Он перебирал примеры. Жизнь становилась все более однообразной и безличной. Во все удовольствия, волнения, разновидности отдыха, даже в страсти, проникало что-то типическое, механическое, статистическое, серийное. Воля к жизни стала широкой и плоской, как медлящая перед устьем река. Воля к искусству стала уже чуть ли не подозрительна себе самой. Похоже было, что время начинает обесценивать индивидуум, не будучи в силах возместить эту потерю новыми коллективными свершениями. Это было лицо времени.

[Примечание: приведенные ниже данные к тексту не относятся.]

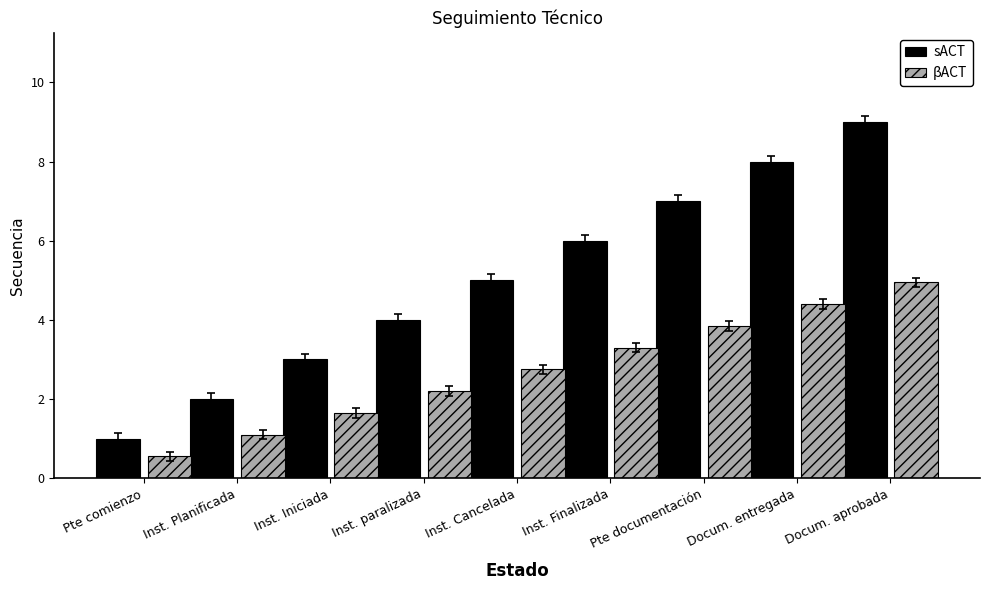

What is the maximum value for βACT?

5.0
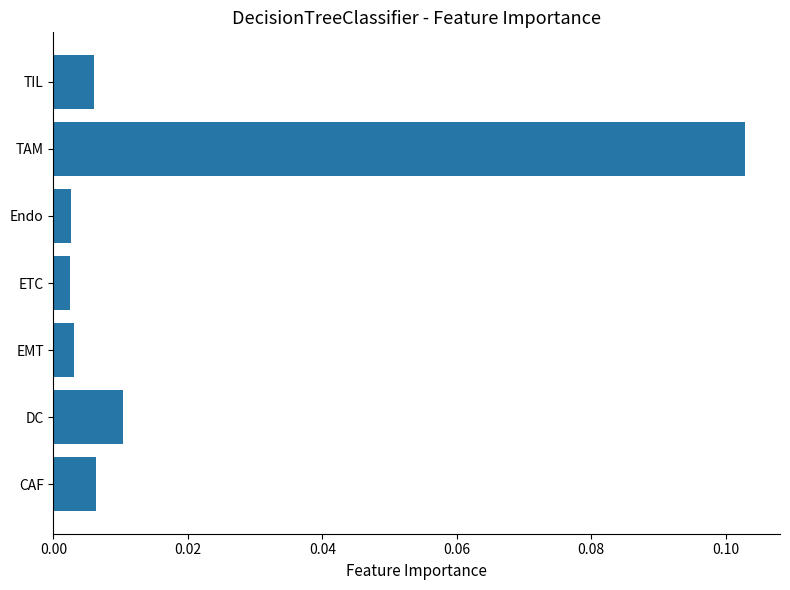

Which category has the highest value across all series?

TAM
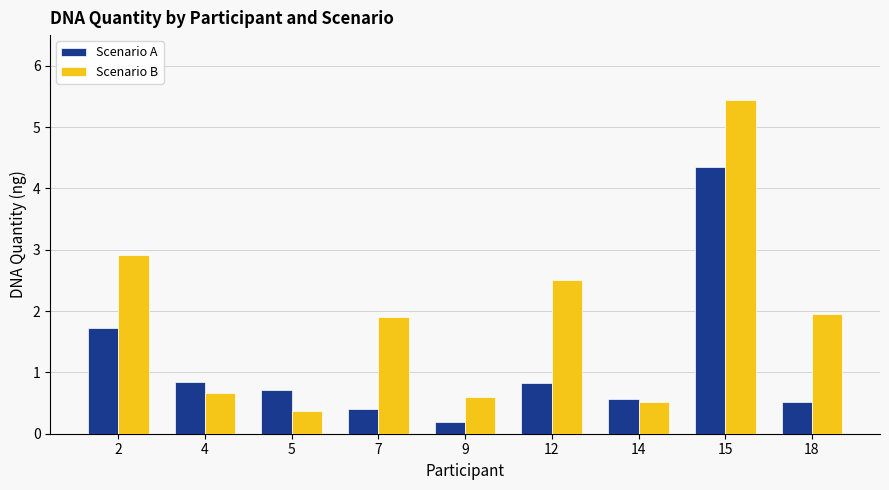

List the series in order of their overall mean, lowest first.

Scenario A, Scenario B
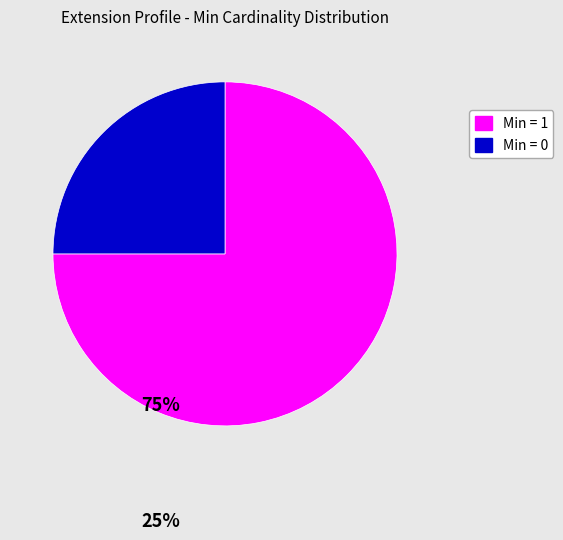

Does any single category account for the majority?

Yes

И это лицо, которое так трудно было понять, которое он когда-то любил и пытался поэтически претворить в клокочущий кратер гремящего вулкана, потому что чувствовал себя молодым, как тысячи других, и от которого он, как эти тысячи, отвернулся, потому что не справился с безобразным до ужаса зрелищем, — лицо это преобразилось, стало спокойным, лукаво-прекрасным и светящимся изнутри благодаря одной-единственной мысли! А что, если обесценивает мир не кто иной, как сам бог? Разве мир тогда снова не обретает смысла и радости? И разве бог не должен был бы уже обесценить его, если бы приблизился к нему хоть на шажок? И разве не было бы уже единственным настоящим приключением увидеть хотя бы проблеск этого?! Мысли эти обладали неразумной последовательностью череды приключений и были такими чужими в голове Ульриха, что ему казалось, будто он видит сон. Время от времени он осторожно поглядывал на сестру, словно боясь, что она заметит, что он вытворяет, и несколько раз видел при этом ее светло-русую голову как свет на свету перед небом, и воздух, игравший в ее волосах, играл, казалось ему тогда, и с облаками.